What parents need to know
Parents Need to Know
Parents need to know that in Ann Estelle's mind, Christmas won't be perfect unless she gets the perfect gifts. This is presented as a cute, kid-thing to do -- part of the charming narcissism of childhood. She does change her mind in the end.
What's the story?
To the Queen, Ann Estelle, Christmas is all about the "List." Each day she adds something new, hoping not to waste such a "golden gift-getting opportunity." But in the end, she realizes that her perfect day had included much more than just presents.
Is it any good?
This first in the series of "Queen" stories by author/illustrator Mary Englebreit features Ann Estelle as the inimitable, titular Queen consumed with making a list of things she wants. It's hard not to like Ann Estelle, even though she seems to only look out for her own wants and needs. Happily, she gets caught up in the joys of her holiday celebration -- ice skating, baking, caroling, decorating, and playing with her cousins -- and forgets about the list altogether.

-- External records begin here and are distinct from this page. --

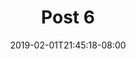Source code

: ---
title: Post 6
date: 2019-02-01T21:45:18-08:00
draft: true
author:
kind: post
type: notes
layout: single
slug: 
description: 
keywords: 
products:  
- one
weight: 
---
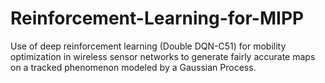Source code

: # Reinforcement-Learning-for-MIPP
Use of deep reinforcement learning (Double DQN-C51) for mobility optimization in wireless sensor networks to generate fairly accurate maps on a tracked phenomenon modeled by a Gaussian Process.
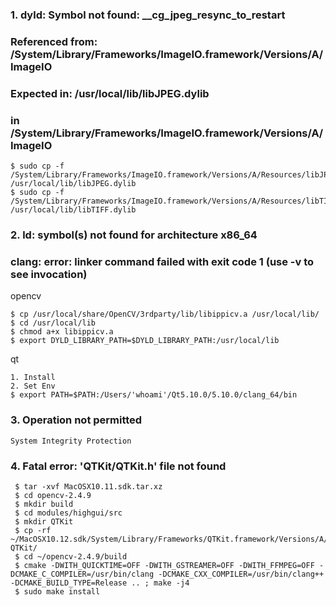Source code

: ### 1. dyld: Symbol not found: __cg_jpeg_resync_to_restart
###     Referenced from: /System/Library/Frameworks/ImageIO.framework/Versions/A/ImageIO
###     Expected in: /usr/local/lib/libJPEG.dylib
###     in /System/Library/Frameworks/ImageIO.framework/Versions/A/ImageIO
    
    $ sudo cp -f /System/Library/Frameworks/ImageIO.framework/Versions/A/Resources/libJPEG.dylib /usr/local/lib/libJPEG.dylib
    $ sudo cp -f /System/Library/Frameworks/ImageIO.framework/Versions/A/Resources/libTIFF.dylib /usr/local/lib/libTIFF.dylib

### 2. ld: symbol(s) not found for architecture x86_64 
###   clang: error: linker command failed with exit code 1 (use -v to see invocation)

   opencv
   
    $ cp /usr/local/share/OpenCV/3rdparty/lib/libippicv.a /usr/local/lib/
    $ cd /usr/local/lib
    $ chmod a+x libippicv.a
    $ export DYLD_LIBRARY_PATH=$DYLD_LIBRARY_PATH:/usr/local/lib
    
   qt
   
    1. Install
    2. Set Env
    $ export PATH=$PATH:/Users/'whoami'/Qt5.10.0/5.10.0/clang_64/bin

### 3. Operation not permitted

    System Integrity Protection
    
### 4. Fatal error: 'QTKit/QTKit.h' file not found

     $ tar -xvf MacOSX10.11.sdk.tar.xz
     $ cd opencv-2.4.9
     $ mkdir build
     $ cd modules/highgui/src
     $ mkdir QTKit
     $ cp -rf ~/MacOSX10.12.sdk/System/Library/Frameworks/QTKit.framework/Versions/A/Headers/*.* QTKit/
     $ cd ~/opencv-2.4.9/build
     $ cmake -DWITH_QUICKTIME=OFF -DWITH_GSTREAMER=OFF -DWITH_FFMPEG=OFF -DCMAKE_C_COMPILER=/usr/bin/clang -DCMAKE_CXX_COMPILER=/usr/bin/clang++ -DCMAKE_BUILD_TYPE=Release .. ; make -j4
     $ sudo make install
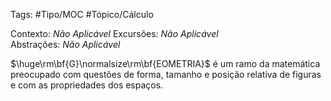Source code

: Tags: #Tipo/MOC  #Tópico/Cálculo

Contexto: _Não Aplicável_ 
Excursões: _Não Aplicável_  
Abstrações: _Não Aplicável_ 

$\huge\rm\bf{G}\normalsize\rm\bf{EOMETRIA}$ é um ramo da matemática preocupado com questões de forma, tamanho e posição relativa de figuras e com as propriedades dos espaços.

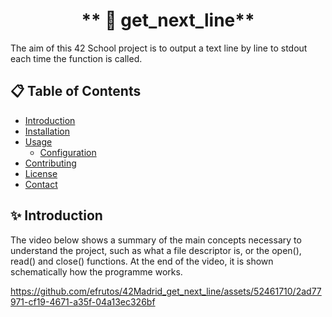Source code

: #                            <center>** 📝 get_next_line**<center>

The aim of this 42 School project is to output a text line by line to stdout each time the function is called.

## 📋 Table of Contents

- [Introduction](#-introduction)
- [Installation](#️🛠️-installation)
- [Usage](#️🎮-usage)
  - [Configuration](#configuration)
- [Contributing](#🤝-contributing)
- [License](#📜-license)
- [Contact](#📞-contact)

## ✨ Introduction
The video below shows a summary of the main concepts necessary to understand the project, such as what a file descriptor is, or the open(), read() and close() functions. At the end of the video, it is shown schematically how the programme works. 

https://github.com/efrutos/42Madrid_get_next_line/assets/52461710/2ad77971-cf19-4671-a35f-04a13ec326bf

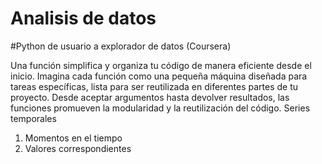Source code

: # Analisis de datos
#Python de usuario a explorador de datos (Coursera)

Una función simplifica y organiza tu código de manera eficiente desde el inicio. Imagina cada función como una pequeña máquina diseñada para tareas específicas, lista para ser reutilizada en diferentes partes de tu proyecto. Desde aceptar argumentos hasta devolver resultados, las funciones promueven la modularidad y la reutilización del código. 
Series temporales
1.	Momentos en el tiempo
2.	Valores correspondientes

The book's bright colors and happy faces make it seem warm, cheery, and harmless. And ultimately the lesson is that family, friends, food, singing, and stories are the important part of Christmas celebration. But the joy of making a gift list so long that it stretches from one Christmas to the next is unsettling. This might have been a better book if Ann Estelle had added a few things on her list for the other people in her life.
Explore, discuss, enjoy
Families can talk about what Christmas means to them. How do the kids feel about Ann Estelle's list? Have they ever kept their own list? How about making a list of gifts to give other people? How do they feel about making gifts rather than buying them? What made Ann Estelle decide that Christmas wasn't just about presents? What other kinds of things made her holidays perfect? What do you think about Ann Estelle? How can someone who calls herself Queen and thinks so much about making her own life better also appear to be so kind and caring?